Grow your own herbs
Time to refresh the spice cabinet.
Time to gather all the herbs and spices needed for canning and pickling this summer. I’m planting several herbs, including half a dozen different types of basil. And, I’m putting in an order to Penzeys to refresh the spice cabinet.
Learning about herbs
Add 1 bay leaf. Really? I always believed bay leaves were a lie. A pretentious herb. Maybe because they didn’t make a single bit of difference in any recipe when I was a kid. Pot roast tasted exactly the same whether you a 1 or 2 or 0 to the pot roast.
But the Kroeger tin box the held the little grey bay leaves above the stove had been there for years in the hot, humid kitchen. So now, 50 years later, I refresh my bay leaf supply every year.
Bay Leaves are Bay leaves are also spiciest when dried. But old bay leaves are tasteless. Today I proved to myself that bay leaves (Laurus nobilis) do have taste and are also a fragrant herb.
Herbal Taste Tests
First, dump those herbs that have been in your cabinets for years. If you can smell nothing or haven’t used that jar of herbs for a couple of years, toss them. Buy a small amount of fresh herbs.
1. Bay Leaf Tea
Do this test with any herb to learn about its unique flavor. Make a cup of tea. That’s it. A cup of hot water and a tablespoon of herbs. Let it steep 5 minutes, taste the herb flavored water.
I add several leaves to a pint jar of hot water, put a lid on it and wait 5 minutes. There is enough tea for two cups, if you can talk someone into taste testings with you.
2. Herb Rice
Do this test to check how this herbs flavors food. Make a batch of plain white or brown rice. Add 2 or 3 bay leaves (or other herb) and cook the rice with no other seasonings, except an optional small amount of salt.

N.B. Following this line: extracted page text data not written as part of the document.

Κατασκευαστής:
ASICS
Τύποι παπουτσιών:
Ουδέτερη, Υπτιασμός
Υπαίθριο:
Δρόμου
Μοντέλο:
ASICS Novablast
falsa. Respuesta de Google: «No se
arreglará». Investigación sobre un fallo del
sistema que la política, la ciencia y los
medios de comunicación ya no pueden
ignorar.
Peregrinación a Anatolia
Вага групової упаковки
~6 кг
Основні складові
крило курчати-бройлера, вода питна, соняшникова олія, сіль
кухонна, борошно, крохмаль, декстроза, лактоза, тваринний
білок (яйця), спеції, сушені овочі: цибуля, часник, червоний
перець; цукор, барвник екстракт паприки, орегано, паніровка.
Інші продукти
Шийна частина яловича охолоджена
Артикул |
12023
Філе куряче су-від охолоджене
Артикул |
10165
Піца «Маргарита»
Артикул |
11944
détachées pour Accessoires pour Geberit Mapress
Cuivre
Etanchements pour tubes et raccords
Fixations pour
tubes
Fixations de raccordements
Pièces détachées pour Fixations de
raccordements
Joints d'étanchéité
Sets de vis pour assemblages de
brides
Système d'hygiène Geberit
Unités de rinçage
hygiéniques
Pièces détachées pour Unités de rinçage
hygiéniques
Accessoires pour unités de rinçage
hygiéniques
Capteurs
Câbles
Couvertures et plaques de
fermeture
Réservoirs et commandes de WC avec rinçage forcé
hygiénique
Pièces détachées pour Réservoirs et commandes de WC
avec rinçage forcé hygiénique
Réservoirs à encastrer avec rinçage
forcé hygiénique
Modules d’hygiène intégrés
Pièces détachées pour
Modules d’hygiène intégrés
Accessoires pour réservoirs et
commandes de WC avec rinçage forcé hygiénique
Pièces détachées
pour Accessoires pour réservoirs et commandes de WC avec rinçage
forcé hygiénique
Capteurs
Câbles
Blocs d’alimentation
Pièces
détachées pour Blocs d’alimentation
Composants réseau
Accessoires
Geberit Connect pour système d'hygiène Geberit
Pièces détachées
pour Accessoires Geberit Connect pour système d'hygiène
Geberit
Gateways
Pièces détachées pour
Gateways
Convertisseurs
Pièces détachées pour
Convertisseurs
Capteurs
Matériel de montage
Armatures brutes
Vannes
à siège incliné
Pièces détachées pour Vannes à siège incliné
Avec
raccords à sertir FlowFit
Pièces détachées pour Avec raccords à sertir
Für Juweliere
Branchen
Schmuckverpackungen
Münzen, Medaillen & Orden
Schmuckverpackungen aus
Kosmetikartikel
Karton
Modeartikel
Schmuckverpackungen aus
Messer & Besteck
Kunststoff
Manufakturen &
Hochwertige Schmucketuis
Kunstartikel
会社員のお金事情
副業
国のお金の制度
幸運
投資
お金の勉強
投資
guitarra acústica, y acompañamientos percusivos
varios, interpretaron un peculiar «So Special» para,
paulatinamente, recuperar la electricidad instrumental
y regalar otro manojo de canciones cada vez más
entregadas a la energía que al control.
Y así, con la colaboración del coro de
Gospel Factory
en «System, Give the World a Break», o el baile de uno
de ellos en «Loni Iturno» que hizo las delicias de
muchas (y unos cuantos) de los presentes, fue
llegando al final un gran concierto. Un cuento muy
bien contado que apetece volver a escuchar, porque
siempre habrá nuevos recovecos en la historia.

I use a rice cooker. So, I use a cup of rice and two cups of water, 3 bay leaves. When the rice is cooked, fluff and taste it plain and with a pinch of salt. I get light floral scent and mild earthy hint of flavor in every bite of white rice.
3. Herb Omelet
My favorite spring mornings begin on the deck or patio. Make the coffee and an omelet. Maybe through a slice of bread in the toaster. Dine outdoors with the humming birds and bees buzzing about. Songbirds sing and your plan for the day becomes clear.
Herb omelets are one of the delights of spring breakfasts on the patio.
A great way to educate yourself to the unique flavors of a fresh spring herb is in an omelet.
a buttered skillet with 1 teaspoon of butter.
1 Tbs fresh chopped chervil (or chives, cilanto, parsley*.)
1 Tbs shredded Swiss cheese ( or American or mozzarella, optional.)
The first herbs to pop up in the spring are some of the most delicately flavored herbs of all. A simple 2 egg omelet with a sprinkling of a teaspoon or two of fresh chopped herbs. Maybe add a tablespoon of mild shredded cheese, salt, pepper.
Herb omelet or scrambled eggs with chopped fresh herbs, it’s your choice. Try this method with just one herb per omelet to learn about the flavor of each herb.
I’m not going to get into how to make an omelet or scramble eggs. My mission is growing and enjoying herbs. An omelet made with fresh spring herbs is flavorful enough that you don’t need a lot of filling ingredients.
With more experience, experiment with herb combinations. My favorites are Fine Herbes: chives, tarragon, and parsley. Or any combination of these herbs.
My favorite herb omelet is chervil and Swiss. A couple of slices of buttered and salted baguette with radish slices complete the perfect spring meal.
1 large Bay Leaf = 1/2 teaspoon broken = 1/4 teaspoon crushed
Substitute one fresh leaf for every two dried leaves.
I show case single herbs in my herb vinegars. Save the flavor of delicate spring herbs by making herb vinegar while herbs are at their peak.
If you don’t think herbs have much to offer, it could be because you tasteless herbs are old. Buy a small starter plant and try some fresh herb leaves in your recipes this season. I don’t think there would be any point to raising tomatoes if I didn’t also grow basil.
* Seed Sources
Renee’s Garden – Annual herbs are grown from seed. Chervil, cilanto, parsley and dill. Plus, chives, parsley calendula and nasturtiums.
The plant’s Roman name, Laurus nobilis, comes from the word laudare, to praise, and a crown of bay leaves has been a sign of honor, as in the Olympic Crown of Bay Leaves.